Un mémo interne du service juridique du Conseil de l'Union européenne estime que le projet de surveillance des messageries chiffrées, afin de lutter contre le partage de contenus pédocriminels, serait disproportionné, conduirait à une surveillance généralisée, et serait probablement jugé illégal par les instances de l'UE.
Un mémo interne (.pdf) du service juridique du Conseil de l'UE adressé à ENFOPOL, le groupe de travail relatif aux forces de l'ordre, estime que le projet, très décrié, de surveillance des messageries chiffrées à la recherche de contenus pédocriminels soulevait de sérieux doutes en matière de légalité, et même qu'il « serait probablement annulé par les tribunaux pour violation des droits de leurs utilisateurs », rapporte The Guardian.
Le mémo, qui vient de fuiter, estime que la proposition de règlement constituait une « limitation particulièrement grave des droits à la vie privée et aux données personnelles », et qu'il existait un « risque sérieux » qu'elle fasse l'objet d'un contrôle judiciaire « pour de multiples raisons ».
La lutte contre la pédocriminalité ne relèverait pas de la sécurité nationale
Le service juridique relève en effet que la Cour européenne de justice a précédemment jugé que la surveillance des métadonnées des communications n'était « proportionnée que dans le but de sauvegarder la sécurité nationale ». Par conséquent, « il est plutôt improbable qu'un filtrage similaire du contenu des communications dans le but de lutter contre le crime d'abus sexuel sur les enfants soit jugé proportionné, encore moins en ce qui concerne les comportements ne constituant pas des infractions pénales ».

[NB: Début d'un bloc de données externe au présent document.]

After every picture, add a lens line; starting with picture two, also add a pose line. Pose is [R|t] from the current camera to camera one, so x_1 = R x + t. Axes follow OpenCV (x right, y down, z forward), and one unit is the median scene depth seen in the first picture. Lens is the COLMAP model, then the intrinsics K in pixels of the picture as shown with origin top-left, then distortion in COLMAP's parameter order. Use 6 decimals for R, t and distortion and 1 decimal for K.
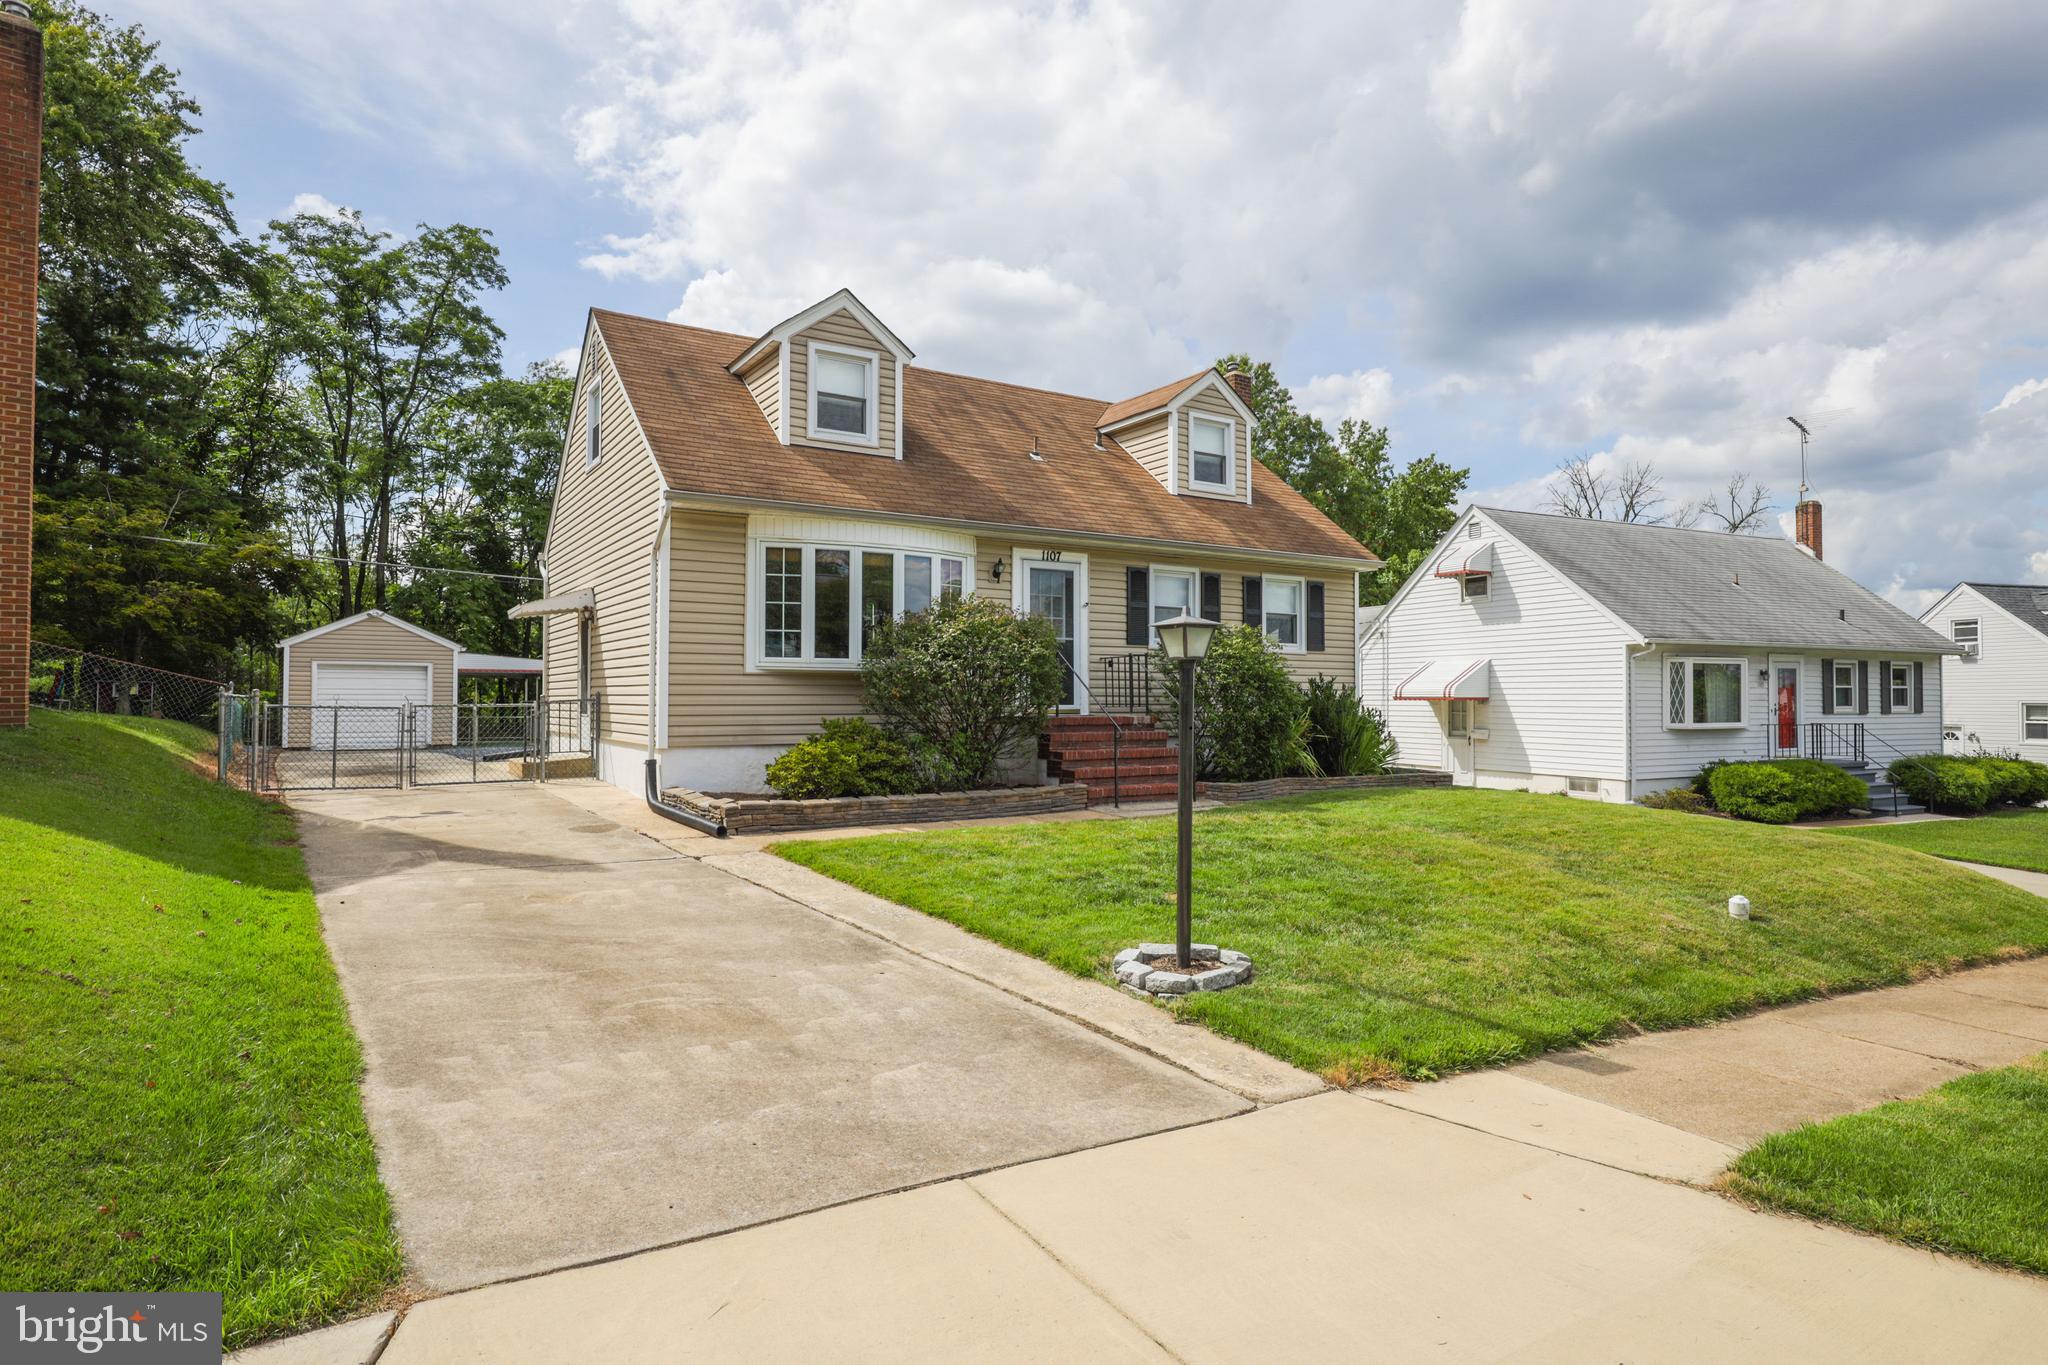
lens RADIAL K [[1136.5, 0, 1034.1], [0, 1136.5, 706.7], [0, 0, 1]] dist [-0.000553, 0.000065]
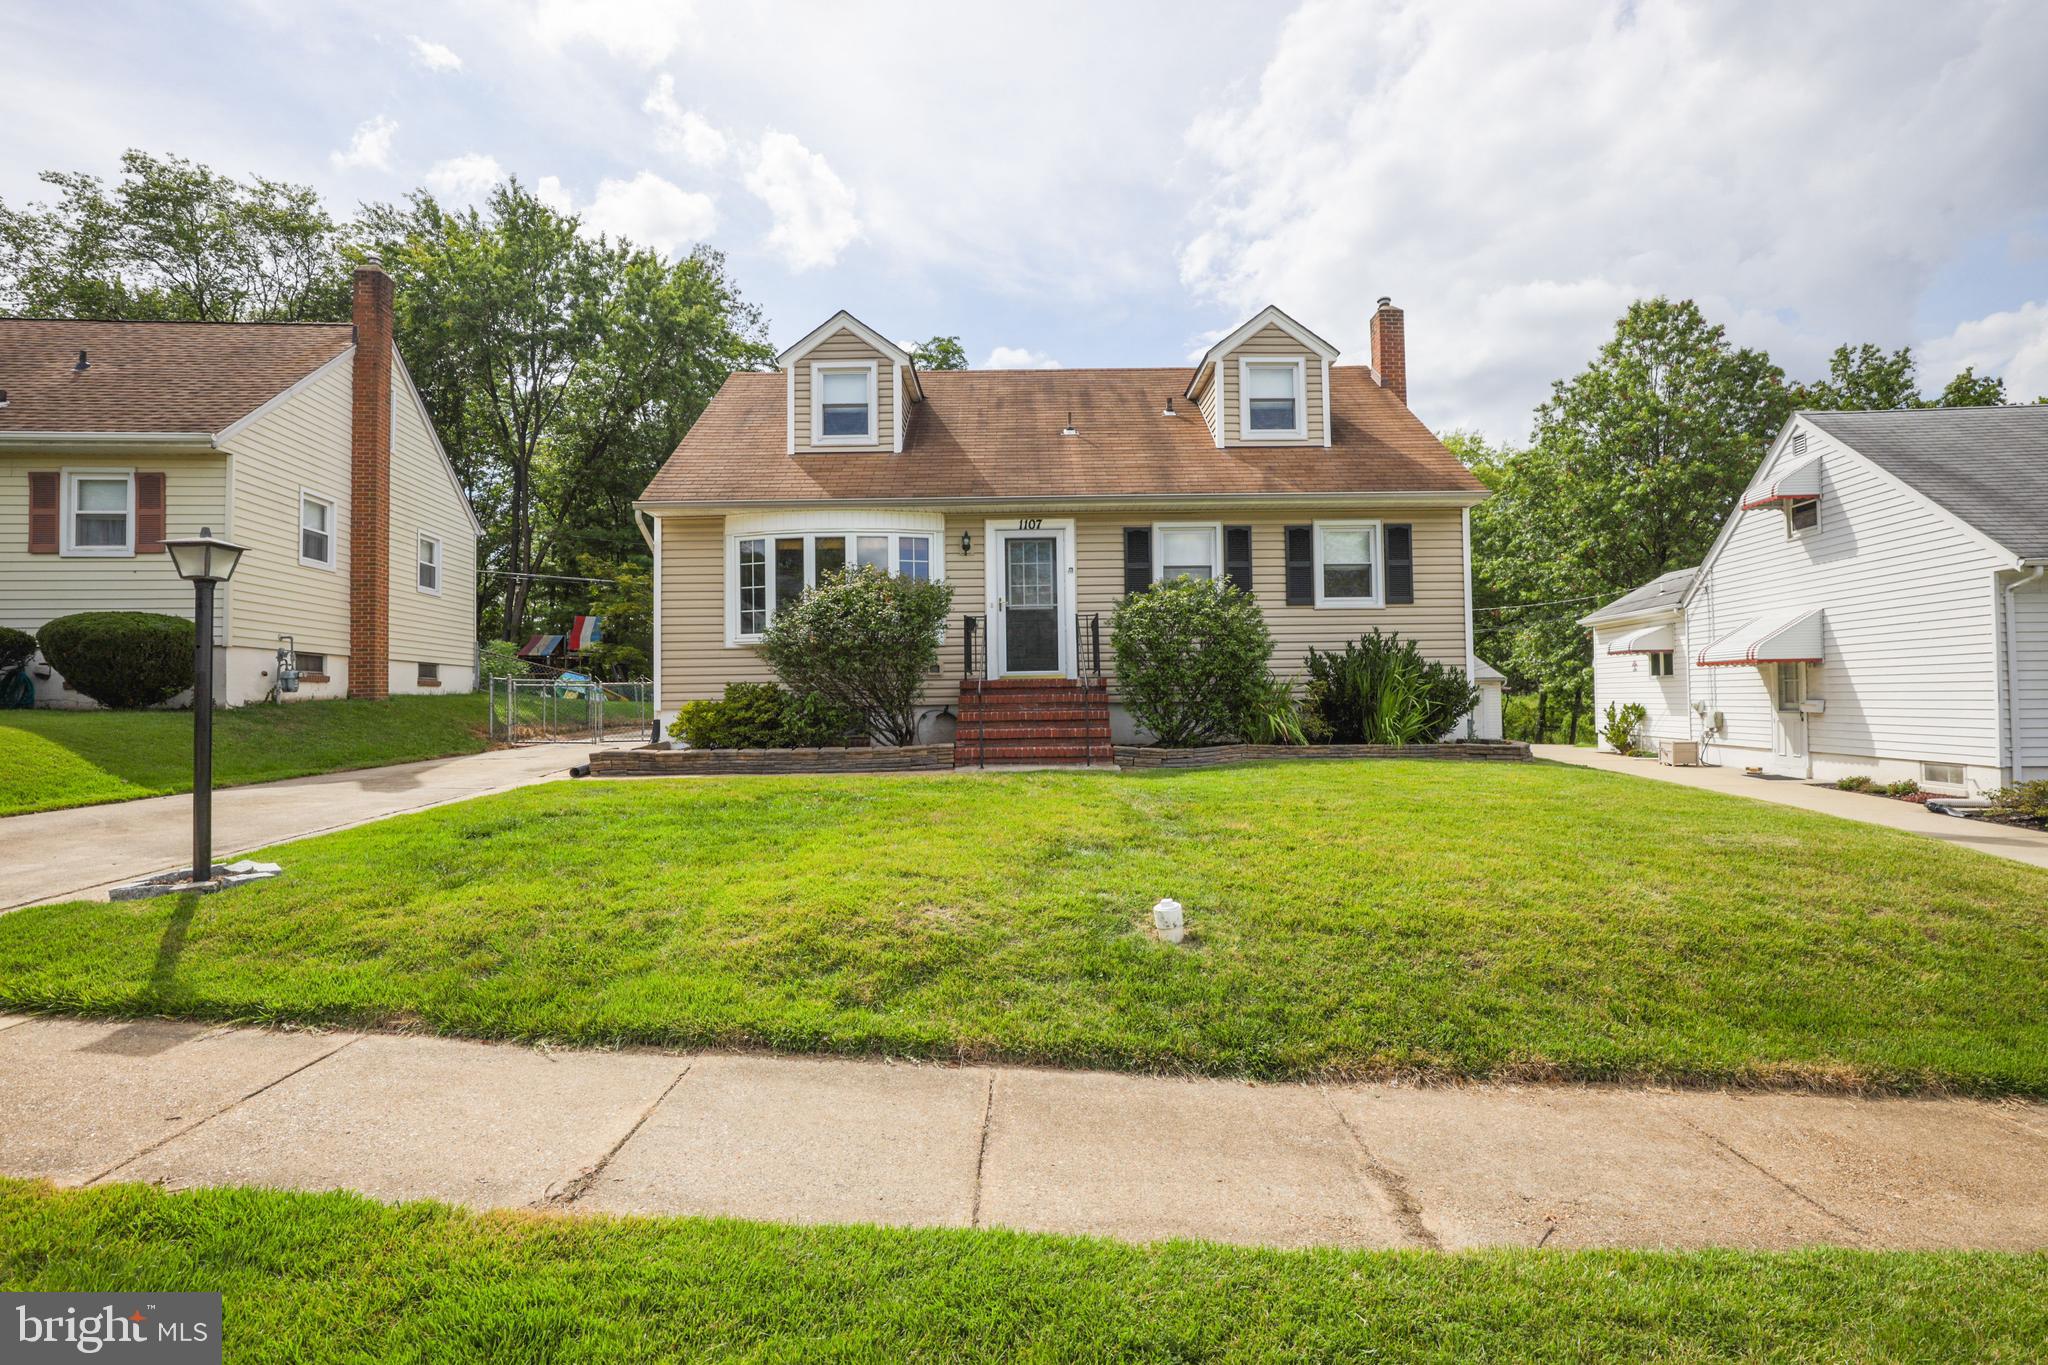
lens RADIAL K [[930.3, 0, 1024.0], [0, 930.3, 682.5], [0, 0, 1]] dist [-0.024840, 0.000957]
pose [[0.838499, -0.020413, -0.544521, 0.308176], [0.010623, 0.999721, -0.021119, 0.017222], [0.544800, 0.011924, 0.838481, 0.204496]]
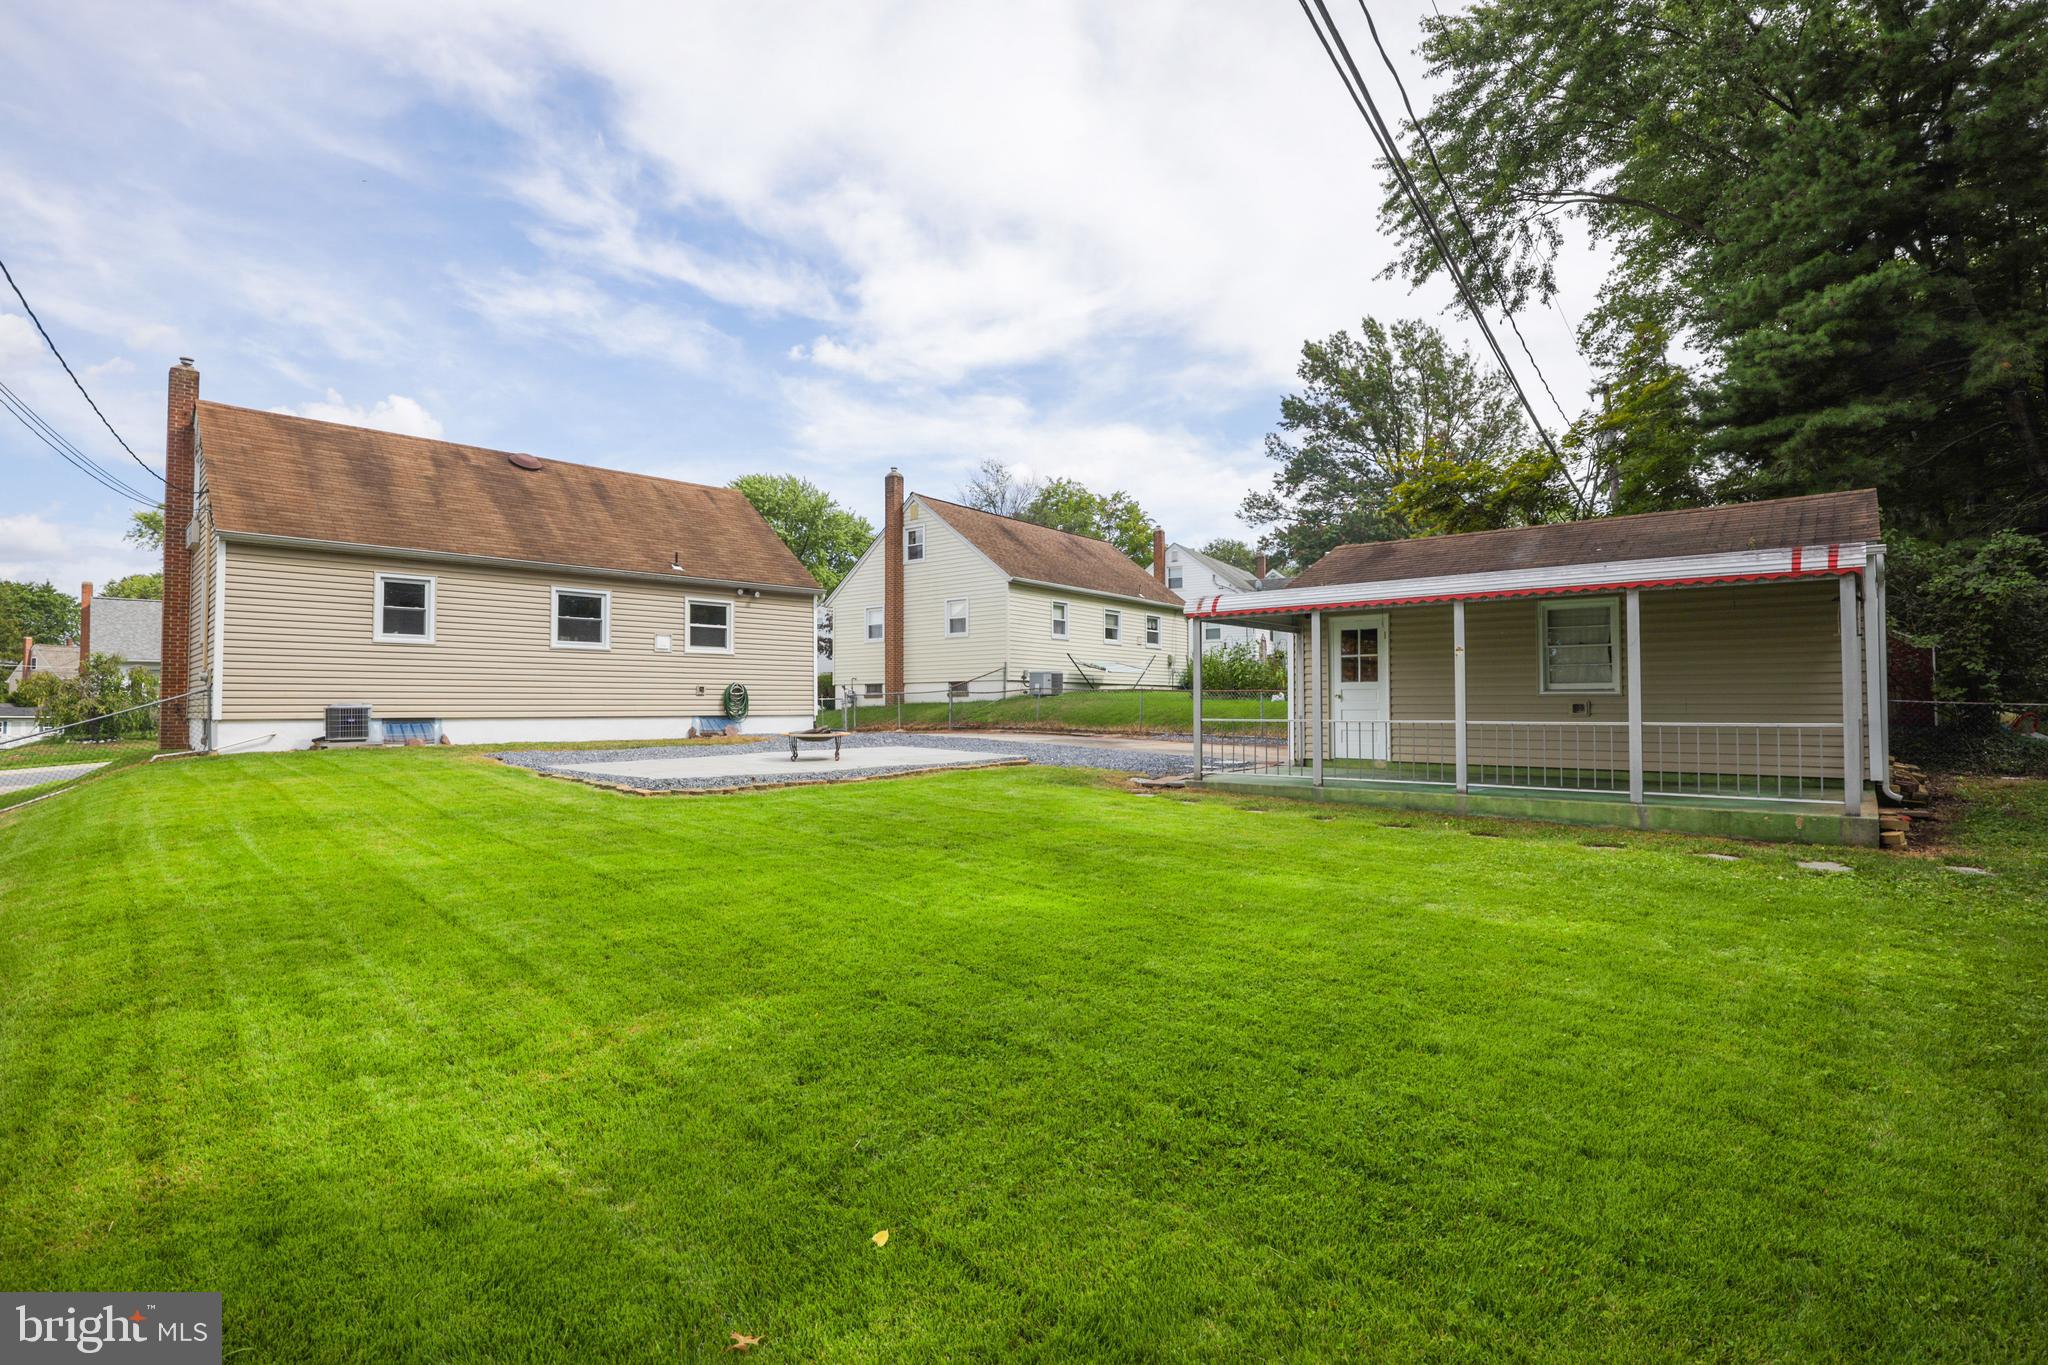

Les juristes concluent que le règlement proposé « risque sérieusement de dépasser les limites de ce qui est approprié et nécessaire pour atteindre les objectifs légitimes poursuivis, et donc de ne pas respecter le principe de proportionnalité ».
Une proposition qui impliquerait nécessairement le profilage de masse
Ils s'inquiètent également du fait qu'en cherchant à lutter contre l'exploitation sexuelle des mineurs, les fournisseurs devraient introduire des processus de vérification de l'âge des utilisateurs de messageries chiffrées, ce qui « impliquerait nécessairement le profilage de masse » de leurs utilisateurs, ou l'analyse biométrique du visage ou de la voix de l'utilisateur. Selon eux, cela « ajouterait nécessairement une autre couche d'interférence avec les droits et les libertés des utilisateurs », ce qui ne semblerait guère réfréner les partisans de la proposition, relève The Guardian :
« Malgré ces conseils, il semblerait que 10 États membres de l'UE - Belgique, Bulgarie, Chypre, Hongrie, Irlande, Italie, Lettonie, Lituanie, Roumanie et Espagne - soutiennent le maintien du règlement sans modification. »
Le secret de la correspondance deviendrait ineffectif et vide de sens
Patrick Breyer, un eurodéputé allemand membre du Parti Pirate et siégeant à la commission des libertés civiles du Parlement européen, en pointe contre ce projet de « ChatControl », s’est exprimé sur le sujet. Il relève que les juristes estiment qu'en autorisant un accès généralisé aux communications personnelles de citoyens qui ne sont pas liées, même de loin, à l'exploitation sexuelle de mineurs, « le droit au secret de la correspondance deviendrait ineffectif et vide de contenu ». Cela constituerait « très probablement » une surveillance « générale et indiscriminée ». La législation risquerait donc de compromettre « l'essence du droit fondamental au respect à la vie privée » :
« Si le Conseil devait décider de maintenir les communications interpersonnelles dans le champ d'application du régime de l'ordonnance de détection, ce régime devrait être ciblé de telle sorte qu'il s'applique aux personnes à l'égard desquelles il existe des motifs raisonnables de croire qu'elles sont, d'une manière ou d'une autre, impliquées dans un délit d'abus sexuel d'enfants, qu'elles commettent ou qu'elles ont commis un tel délit... »
Les messageries chiffrées dénoncent 6 autres projets similaires
Sur Twitter, un thread du cryptographe et expert en sécurité informatique Alec Muffett résume les conclusions de l'analyse par les juristes du Conseil de l'UE de la proposition de « ChatControl » qui :
- entraverait la vie privée et la protection des données,
- ne serait pas clairement défini,
- conduirait à une surveillance généralisée,
- serait disproportionnée, et indiscriminée,
- impacterait des innocents,
- devrait faire l'objet de mandats.
Plusieurs messageries chiffrées, dont Signal, s'étaient récemment inquiétées de l'amoncèlement de projets de loi anti-chiffrement, et avaient menacé de cesser de fonctionner dans les pays qui les obligeraient à installer des portes dérobées, seul moyen de pouvoir scanner les messages avant qu'ils ne soient envoyés.